WORK INSTRUCTION:
In the records that follow, find the line with "üm imkanları içerisinde"; from there, retype every line exactly through the line with "öğrencilere hayırlı ve", which also belongs to the answer.

Collected data:
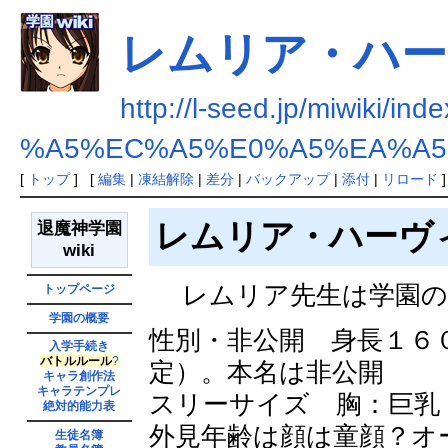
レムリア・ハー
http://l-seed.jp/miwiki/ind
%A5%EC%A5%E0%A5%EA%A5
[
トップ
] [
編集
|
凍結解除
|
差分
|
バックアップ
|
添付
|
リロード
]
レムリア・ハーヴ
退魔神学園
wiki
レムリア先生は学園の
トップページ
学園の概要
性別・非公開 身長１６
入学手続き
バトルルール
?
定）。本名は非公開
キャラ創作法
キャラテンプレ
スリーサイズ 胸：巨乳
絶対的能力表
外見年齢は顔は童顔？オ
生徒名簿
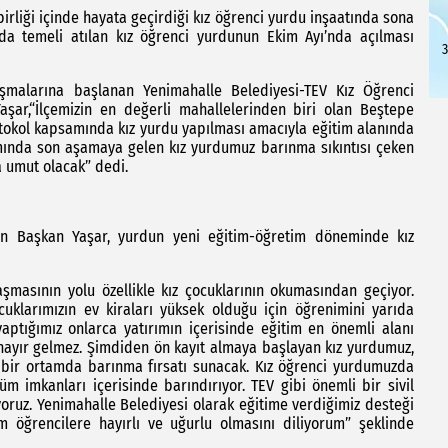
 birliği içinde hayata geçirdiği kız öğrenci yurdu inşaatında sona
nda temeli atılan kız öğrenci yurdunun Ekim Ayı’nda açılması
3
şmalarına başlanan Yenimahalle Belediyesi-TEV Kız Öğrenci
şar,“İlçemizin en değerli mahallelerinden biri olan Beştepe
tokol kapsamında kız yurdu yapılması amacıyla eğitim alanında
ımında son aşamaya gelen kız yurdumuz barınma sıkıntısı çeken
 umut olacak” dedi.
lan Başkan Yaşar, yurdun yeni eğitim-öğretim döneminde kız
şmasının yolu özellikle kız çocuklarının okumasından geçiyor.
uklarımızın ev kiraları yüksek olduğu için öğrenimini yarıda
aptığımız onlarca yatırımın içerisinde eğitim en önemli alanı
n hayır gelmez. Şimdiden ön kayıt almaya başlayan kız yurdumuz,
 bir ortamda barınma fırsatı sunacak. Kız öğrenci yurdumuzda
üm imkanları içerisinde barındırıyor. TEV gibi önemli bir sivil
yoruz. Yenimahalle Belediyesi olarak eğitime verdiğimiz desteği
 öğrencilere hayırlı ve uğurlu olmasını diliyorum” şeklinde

---

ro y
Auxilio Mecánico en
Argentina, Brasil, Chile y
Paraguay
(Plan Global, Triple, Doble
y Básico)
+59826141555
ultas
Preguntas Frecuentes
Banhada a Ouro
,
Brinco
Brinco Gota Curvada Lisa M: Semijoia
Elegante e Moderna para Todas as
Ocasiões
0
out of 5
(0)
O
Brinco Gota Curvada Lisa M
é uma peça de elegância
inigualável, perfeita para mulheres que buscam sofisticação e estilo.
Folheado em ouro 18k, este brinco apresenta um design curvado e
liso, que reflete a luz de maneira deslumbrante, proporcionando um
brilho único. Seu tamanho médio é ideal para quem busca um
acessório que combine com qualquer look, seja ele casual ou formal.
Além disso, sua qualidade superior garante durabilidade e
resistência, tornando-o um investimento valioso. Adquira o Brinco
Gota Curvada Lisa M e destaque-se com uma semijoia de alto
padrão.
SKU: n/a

EXERCISE RESULT:
üm imkanları içerisinde barındırıyor. TEV gibi önemli bir sivil
yoruz. Yenimahalle Belediyesi olarak eğitime verdiğimiz desteği
 öğrencilere hayırlı ve uğurlu olmasını diliyorum” şeklinde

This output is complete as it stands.